- Opening Delimiter -
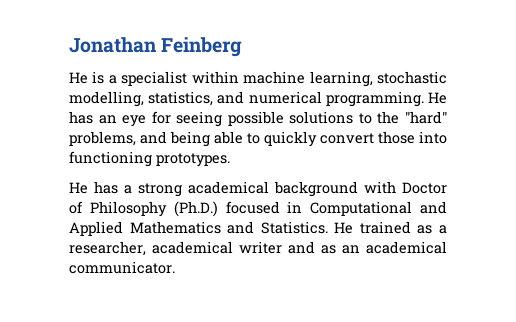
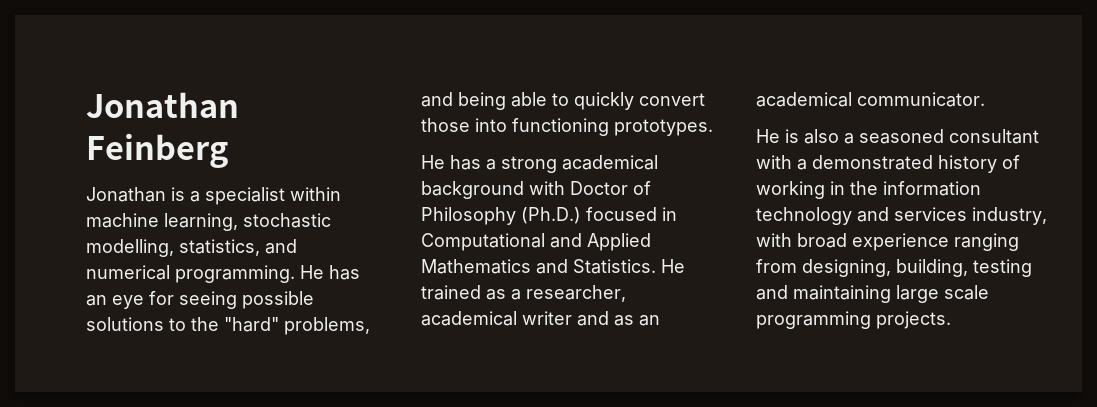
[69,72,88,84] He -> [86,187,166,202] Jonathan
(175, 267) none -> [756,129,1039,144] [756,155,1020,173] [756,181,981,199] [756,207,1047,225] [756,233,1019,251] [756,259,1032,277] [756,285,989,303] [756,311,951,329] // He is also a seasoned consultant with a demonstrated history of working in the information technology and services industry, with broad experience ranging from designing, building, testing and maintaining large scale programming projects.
- Closing Delimiter -
- Opening Delimiter -
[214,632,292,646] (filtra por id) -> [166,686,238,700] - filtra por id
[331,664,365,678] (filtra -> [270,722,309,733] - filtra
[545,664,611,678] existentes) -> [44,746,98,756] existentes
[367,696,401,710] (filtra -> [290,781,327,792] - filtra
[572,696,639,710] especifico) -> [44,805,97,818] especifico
- Closing Delimiter -
- Opening Delimiter -
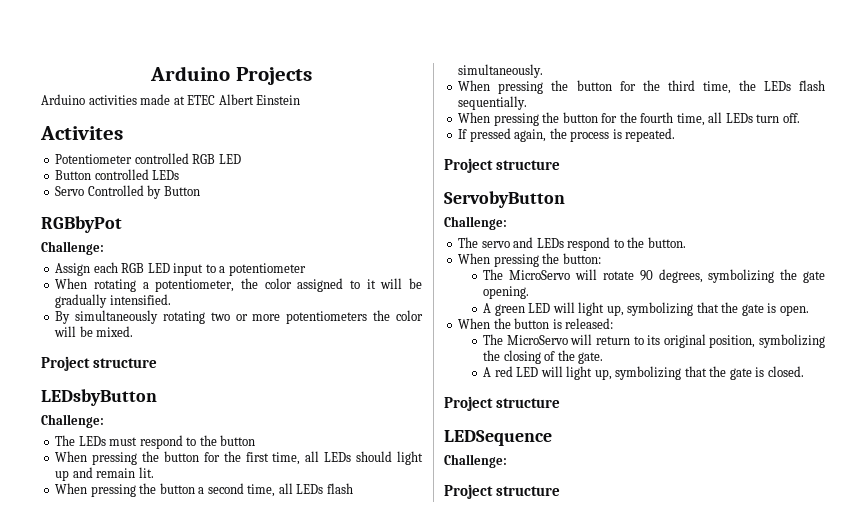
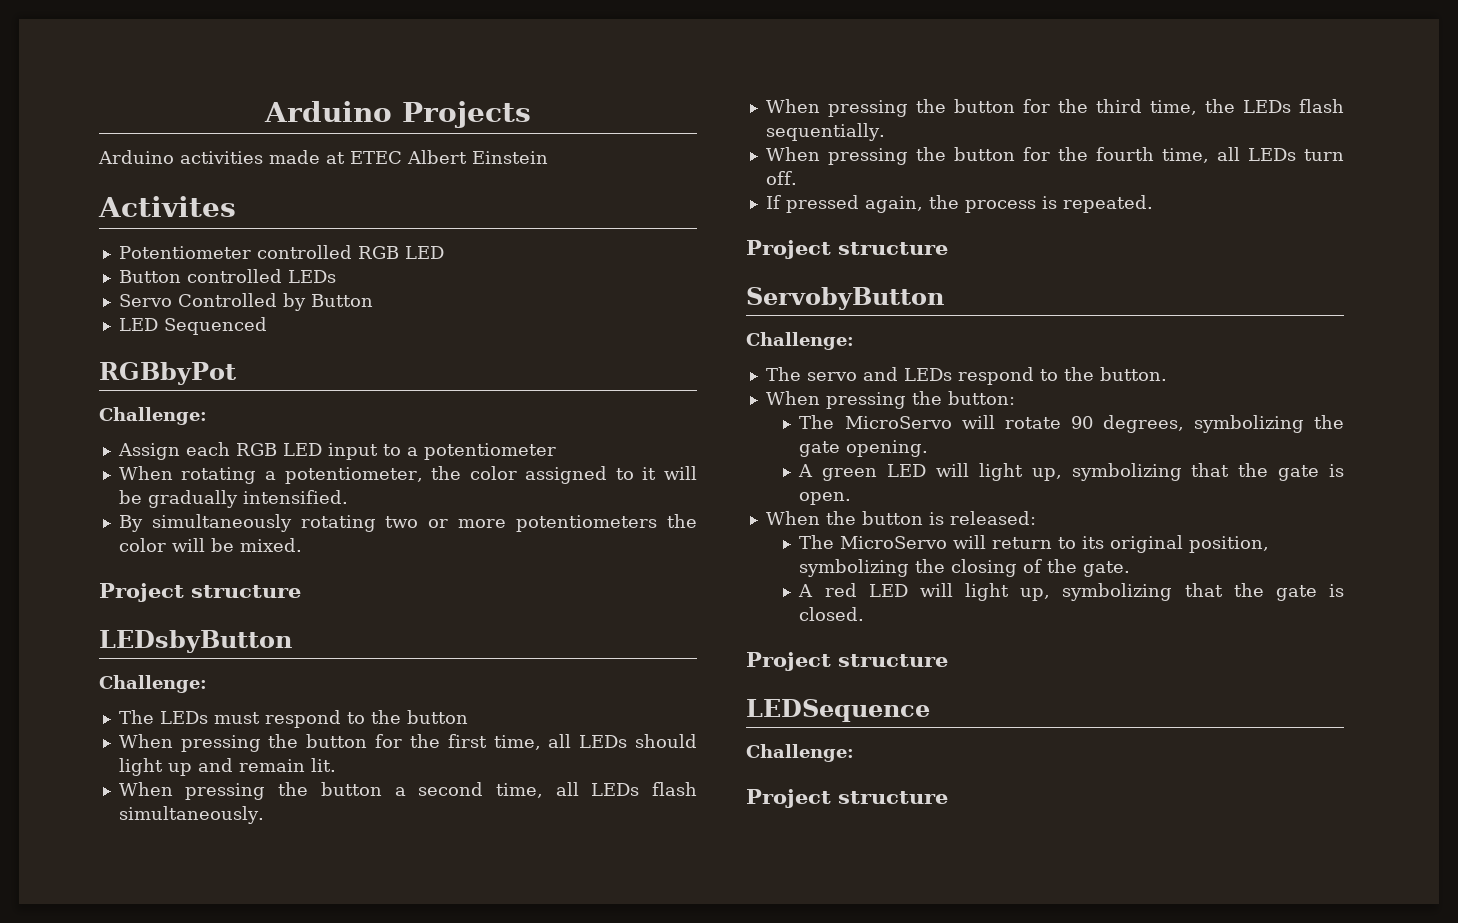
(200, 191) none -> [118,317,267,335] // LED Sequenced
- Closing Delimiter -
Report back each line of the entries that holds the string "filtra".

[214,632,292,646] (filtra por id) -> [166,686,238,700] - filtra por id
[331,664,365,678] (filtra -> [270,722,309,733] - filtra
[367,696,401,710] (filtra -> [290,781,327,792] - filtra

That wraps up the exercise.